Jayne Anne Phillips
From Wikipedia, the free encyclopedia
This article does not cite any references or sources. (August 2007) Please help improve this article by adding citations to reliable sources. Unverifiable material may be challenged and removed. |
Jayne Anne Phillips (born July 1952) is an American novelist and short story writer, born in the small town of Buckhannon, West Virginia.
[edit] Biography
Phillips graduated from West Virginia University, earning a B.A. in 1974. During the mid-1970s, she left West Virginia for California, embarking on a cross-country trip that would lead to numerous jobs, experiences, and encounters that would greatly affect her fiction, with its focus on lonely, lost souls and struggling survivors.

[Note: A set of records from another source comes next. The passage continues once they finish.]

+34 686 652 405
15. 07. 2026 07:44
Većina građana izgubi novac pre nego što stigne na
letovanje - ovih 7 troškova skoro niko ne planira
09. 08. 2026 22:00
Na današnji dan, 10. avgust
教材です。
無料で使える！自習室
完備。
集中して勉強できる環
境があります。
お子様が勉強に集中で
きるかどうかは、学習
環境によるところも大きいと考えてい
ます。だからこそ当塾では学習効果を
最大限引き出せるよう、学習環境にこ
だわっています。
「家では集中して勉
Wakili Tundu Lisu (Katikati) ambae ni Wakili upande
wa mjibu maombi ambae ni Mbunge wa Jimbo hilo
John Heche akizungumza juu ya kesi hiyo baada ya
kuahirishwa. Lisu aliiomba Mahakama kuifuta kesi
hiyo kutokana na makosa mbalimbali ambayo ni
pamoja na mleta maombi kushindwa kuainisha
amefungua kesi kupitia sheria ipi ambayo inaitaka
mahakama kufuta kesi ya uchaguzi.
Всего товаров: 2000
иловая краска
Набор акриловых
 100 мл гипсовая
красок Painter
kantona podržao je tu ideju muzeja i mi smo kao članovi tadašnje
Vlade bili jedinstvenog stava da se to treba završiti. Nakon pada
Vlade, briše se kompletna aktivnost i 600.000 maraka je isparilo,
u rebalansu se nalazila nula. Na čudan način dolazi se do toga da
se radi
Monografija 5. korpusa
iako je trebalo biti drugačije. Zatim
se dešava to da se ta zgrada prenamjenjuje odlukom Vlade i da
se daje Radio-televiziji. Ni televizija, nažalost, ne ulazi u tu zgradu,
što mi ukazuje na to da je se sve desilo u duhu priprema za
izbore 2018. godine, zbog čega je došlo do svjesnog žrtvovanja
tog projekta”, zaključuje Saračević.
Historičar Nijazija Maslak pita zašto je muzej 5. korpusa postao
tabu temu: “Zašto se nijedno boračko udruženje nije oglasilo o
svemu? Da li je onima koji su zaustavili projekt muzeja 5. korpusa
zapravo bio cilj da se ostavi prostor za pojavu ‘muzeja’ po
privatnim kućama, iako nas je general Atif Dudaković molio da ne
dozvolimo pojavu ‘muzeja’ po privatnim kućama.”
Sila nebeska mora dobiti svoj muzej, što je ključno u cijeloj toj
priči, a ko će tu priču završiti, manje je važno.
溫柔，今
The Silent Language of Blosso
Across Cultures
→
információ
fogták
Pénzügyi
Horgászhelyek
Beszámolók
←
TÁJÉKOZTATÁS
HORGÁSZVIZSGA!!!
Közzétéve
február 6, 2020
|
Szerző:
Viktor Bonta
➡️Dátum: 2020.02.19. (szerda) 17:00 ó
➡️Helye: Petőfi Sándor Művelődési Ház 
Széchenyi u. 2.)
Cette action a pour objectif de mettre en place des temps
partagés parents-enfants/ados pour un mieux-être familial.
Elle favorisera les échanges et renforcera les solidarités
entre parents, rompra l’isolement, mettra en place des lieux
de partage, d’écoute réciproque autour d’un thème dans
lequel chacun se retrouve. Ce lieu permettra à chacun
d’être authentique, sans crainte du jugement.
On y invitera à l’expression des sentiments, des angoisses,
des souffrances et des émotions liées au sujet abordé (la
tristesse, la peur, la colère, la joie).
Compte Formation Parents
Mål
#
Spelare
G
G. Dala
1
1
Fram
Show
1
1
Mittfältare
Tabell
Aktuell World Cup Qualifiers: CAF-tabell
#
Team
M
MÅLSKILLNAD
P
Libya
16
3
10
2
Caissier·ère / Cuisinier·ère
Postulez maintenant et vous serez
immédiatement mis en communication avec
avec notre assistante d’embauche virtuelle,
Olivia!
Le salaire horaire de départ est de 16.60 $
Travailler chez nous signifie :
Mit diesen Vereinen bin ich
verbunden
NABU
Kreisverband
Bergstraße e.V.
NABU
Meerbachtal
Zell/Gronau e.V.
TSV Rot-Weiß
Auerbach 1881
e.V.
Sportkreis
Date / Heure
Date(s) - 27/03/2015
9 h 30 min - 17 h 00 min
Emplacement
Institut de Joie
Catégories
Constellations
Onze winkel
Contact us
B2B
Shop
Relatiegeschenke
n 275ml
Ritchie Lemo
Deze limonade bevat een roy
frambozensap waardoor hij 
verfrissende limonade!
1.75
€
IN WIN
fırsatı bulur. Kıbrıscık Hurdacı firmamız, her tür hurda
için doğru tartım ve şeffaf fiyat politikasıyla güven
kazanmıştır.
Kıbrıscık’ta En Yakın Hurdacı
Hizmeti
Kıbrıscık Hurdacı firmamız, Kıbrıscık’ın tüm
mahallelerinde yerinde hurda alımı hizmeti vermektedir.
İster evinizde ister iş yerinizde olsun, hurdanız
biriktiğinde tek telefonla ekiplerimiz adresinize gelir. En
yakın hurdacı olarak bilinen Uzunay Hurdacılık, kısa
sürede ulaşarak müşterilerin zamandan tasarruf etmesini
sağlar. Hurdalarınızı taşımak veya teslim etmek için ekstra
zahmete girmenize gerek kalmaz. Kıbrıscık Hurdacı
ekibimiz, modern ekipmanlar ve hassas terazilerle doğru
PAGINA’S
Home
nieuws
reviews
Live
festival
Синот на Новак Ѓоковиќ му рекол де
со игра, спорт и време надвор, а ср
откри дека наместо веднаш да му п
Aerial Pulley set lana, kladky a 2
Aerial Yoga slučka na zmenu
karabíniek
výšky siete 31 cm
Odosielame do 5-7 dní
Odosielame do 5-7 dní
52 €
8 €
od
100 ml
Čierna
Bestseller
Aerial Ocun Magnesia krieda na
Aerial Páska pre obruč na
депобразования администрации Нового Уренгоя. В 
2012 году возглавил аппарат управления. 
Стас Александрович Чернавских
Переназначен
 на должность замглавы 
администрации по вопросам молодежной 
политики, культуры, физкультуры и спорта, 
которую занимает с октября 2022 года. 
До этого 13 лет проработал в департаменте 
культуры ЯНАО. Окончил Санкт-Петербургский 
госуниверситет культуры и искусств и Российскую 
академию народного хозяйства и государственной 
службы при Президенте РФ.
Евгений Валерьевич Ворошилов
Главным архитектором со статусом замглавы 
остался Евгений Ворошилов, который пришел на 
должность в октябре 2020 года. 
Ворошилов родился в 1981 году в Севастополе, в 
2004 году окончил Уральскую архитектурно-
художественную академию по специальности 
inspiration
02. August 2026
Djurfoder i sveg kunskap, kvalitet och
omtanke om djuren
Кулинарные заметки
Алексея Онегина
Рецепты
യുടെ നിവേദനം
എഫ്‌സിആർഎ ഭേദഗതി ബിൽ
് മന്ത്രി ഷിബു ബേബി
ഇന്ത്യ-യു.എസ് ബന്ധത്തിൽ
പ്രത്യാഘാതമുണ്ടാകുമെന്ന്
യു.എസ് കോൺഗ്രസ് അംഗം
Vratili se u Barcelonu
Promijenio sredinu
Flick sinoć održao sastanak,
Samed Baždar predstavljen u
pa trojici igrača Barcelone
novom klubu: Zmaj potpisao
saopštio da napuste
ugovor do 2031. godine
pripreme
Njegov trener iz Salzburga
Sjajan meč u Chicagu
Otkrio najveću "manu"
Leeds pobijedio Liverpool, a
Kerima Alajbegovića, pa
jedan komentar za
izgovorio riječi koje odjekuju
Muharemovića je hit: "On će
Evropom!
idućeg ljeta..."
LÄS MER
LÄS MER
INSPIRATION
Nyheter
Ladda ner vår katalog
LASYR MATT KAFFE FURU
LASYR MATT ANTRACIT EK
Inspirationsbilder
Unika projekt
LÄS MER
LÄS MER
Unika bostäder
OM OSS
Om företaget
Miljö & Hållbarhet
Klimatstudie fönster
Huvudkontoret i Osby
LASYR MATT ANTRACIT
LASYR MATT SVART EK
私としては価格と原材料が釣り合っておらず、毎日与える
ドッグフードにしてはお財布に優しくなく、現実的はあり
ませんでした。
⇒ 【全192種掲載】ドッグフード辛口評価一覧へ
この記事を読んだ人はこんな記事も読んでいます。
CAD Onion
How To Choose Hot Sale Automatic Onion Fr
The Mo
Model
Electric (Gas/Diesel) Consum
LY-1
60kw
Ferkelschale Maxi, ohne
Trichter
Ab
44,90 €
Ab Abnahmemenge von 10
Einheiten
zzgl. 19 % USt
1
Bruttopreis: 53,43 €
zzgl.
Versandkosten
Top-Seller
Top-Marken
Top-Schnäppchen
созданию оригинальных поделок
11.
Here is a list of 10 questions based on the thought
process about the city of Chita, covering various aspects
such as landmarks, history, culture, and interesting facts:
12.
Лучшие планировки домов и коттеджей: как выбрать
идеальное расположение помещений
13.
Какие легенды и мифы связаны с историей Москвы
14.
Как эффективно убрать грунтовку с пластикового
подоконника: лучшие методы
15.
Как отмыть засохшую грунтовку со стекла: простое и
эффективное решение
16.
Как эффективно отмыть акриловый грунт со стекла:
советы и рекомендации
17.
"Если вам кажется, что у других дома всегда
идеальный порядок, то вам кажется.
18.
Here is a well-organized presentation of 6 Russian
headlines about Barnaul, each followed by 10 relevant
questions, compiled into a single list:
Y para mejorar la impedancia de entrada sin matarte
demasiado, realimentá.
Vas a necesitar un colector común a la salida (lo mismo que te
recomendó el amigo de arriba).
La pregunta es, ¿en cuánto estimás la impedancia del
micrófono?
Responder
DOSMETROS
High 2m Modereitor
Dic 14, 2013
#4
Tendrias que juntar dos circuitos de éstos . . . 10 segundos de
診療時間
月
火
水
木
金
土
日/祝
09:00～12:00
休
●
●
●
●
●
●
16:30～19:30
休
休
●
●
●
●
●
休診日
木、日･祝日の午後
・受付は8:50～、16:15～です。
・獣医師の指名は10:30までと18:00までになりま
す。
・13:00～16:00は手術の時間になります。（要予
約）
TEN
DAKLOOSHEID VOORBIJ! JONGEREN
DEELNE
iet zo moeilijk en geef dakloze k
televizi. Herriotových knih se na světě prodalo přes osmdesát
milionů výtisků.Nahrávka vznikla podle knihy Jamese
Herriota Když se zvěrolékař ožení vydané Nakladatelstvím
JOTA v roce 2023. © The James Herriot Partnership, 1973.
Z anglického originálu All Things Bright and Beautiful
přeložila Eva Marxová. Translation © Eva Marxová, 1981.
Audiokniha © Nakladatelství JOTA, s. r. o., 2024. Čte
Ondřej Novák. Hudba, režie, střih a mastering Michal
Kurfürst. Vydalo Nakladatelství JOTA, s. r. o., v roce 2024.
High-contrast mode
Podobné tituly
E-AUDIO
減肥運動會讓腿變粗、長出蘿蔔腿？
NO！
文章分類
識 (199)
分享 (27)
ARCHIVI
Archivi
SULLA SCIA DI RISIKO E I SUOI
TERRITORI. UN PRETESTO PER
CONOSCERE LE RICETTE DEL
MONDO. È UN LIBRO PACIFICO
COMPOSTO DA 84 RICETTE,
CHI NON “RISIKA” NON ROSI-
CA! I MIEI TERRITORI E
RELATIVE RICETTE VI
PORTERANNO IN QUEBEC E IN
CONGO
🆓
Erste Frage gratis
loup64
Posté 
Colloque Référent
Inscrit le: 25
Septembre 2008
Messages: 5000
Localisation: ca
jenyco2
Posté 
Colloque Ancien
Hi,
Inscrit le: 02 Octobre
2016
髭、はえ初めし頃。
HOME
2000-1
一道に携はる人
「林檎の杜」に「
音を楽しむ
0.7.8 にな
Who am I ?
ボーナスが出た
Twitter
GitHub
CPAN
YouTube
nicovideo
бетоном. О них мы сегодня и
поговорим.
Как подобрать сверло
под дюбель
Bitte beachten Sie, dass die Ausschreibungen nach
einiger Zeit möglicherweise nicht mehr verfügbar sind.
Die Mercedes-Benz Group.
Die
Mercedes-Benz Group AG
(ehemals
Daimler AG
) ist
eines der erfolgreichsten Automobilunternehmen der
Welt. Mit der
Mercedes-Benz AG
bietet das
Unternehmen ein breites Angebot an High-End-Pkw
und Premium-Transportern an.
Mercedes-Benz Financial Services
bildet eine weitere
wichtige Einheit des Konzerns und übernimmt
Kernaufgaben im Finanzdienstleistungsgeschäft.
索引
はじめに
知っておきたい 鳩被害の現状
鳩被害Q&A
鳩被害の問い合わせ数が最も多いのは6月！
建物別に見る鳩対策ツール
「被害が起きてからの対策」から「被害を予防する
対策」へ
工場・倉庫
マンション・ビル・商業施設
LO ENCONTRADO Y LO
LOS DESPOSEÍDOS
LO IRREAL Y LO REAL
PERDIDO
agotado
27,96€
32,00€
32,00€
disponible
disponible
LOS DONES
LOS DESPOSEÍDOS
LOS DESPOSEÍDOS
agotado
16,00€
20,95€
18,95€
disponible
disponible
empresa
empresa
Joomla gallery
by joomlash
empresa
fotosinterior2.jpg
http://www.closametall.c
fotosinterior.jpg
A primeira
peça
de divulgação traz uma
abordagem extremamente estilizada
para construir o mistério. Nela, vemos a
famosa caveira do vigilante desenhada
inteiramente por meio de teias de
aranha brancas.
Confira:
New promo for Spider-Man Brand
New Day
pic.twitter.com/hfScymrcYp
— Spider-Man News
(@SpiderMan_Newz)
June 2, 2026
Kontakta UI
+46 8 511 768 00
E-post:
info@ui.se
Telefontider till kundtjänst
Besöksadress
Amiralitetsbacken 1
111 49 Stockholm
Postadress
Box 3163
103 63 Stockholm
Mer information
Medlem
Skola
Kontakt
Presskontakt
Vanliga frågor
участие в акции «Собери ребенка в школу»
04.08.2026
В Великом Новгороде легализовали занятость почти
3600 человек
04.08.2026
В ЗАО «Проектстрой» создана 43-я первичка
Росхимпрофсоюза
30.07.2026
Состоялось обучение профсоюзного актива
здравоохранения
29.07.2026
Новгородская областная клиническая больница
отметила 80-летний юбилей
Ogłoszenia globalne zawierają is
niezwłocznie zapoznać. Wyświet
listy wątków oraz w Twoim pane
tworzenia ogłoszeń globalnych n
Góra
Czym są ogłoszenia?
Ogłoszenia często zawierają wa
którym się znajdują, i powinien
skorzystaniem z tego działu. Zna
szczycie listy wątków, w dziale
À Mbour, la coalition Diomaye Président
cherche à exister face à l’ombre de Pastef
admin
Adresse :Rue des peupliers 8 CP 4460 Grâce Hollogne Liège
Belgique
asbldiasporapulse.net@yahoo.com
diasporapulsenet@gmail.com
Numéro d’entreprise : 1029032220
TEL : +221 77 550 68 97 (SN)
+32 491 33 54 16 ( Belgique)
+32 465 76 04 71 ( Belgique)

In 1976, Truck Press published her first short story collection Sweethearts, for which Phillips earned a Pushcart Prize and the Coordinating Council of Literary Magazines Fels Award.
Sweethearts was followed in 1978 by a second small-press collection, Counting, issued by Vehicle Press. Counting earned Phillips greater recognition and the St. Lawrence Award. Her next collection, Black Tickets, published by Delacorte in 1979, was her first commercial success and brought her national attention as a talented and important writer. Black Tickets contained three types of stories: brief character studies, inner soliloquies, and family dramas. These stories focused on her characters' loneliness, alienation, and unsuccessful searches for happiness.
Five years after Black Tickets, Phillips published her first novel, Machine Dreams, a chronicle of the Hampton family from World War II to the Vietnam War. Phillips followed Machine Dreams with Fast Lanes, a 1984 collection of ten stories, all first-person narratives.
In 1995, Phillips published her second novel, Shelter, a portrait of the loss of innocence at a West Virginia girls' camp in the summer of 1963. Phillips' next novel was MotherKind (2000), a story of intergenerational love and struggles within a family facing many changes.
Phillips' works have been translated and published in twelve foreign languages. She is the recipient of a Guggenheim Fellowship, two National Endowment for the Arts Fellowships, and a Bunting Fellowship from the Bunting Institute of Radcliffe College. Phillips has held teaching positions at several colleges and universities, including Harvard University, Williams College, and Boston University. She is currently in charge of the Creative Writing M.F.A. program at Rutgers University Newark. She and her husband, physician Mark Stockman, have three sons.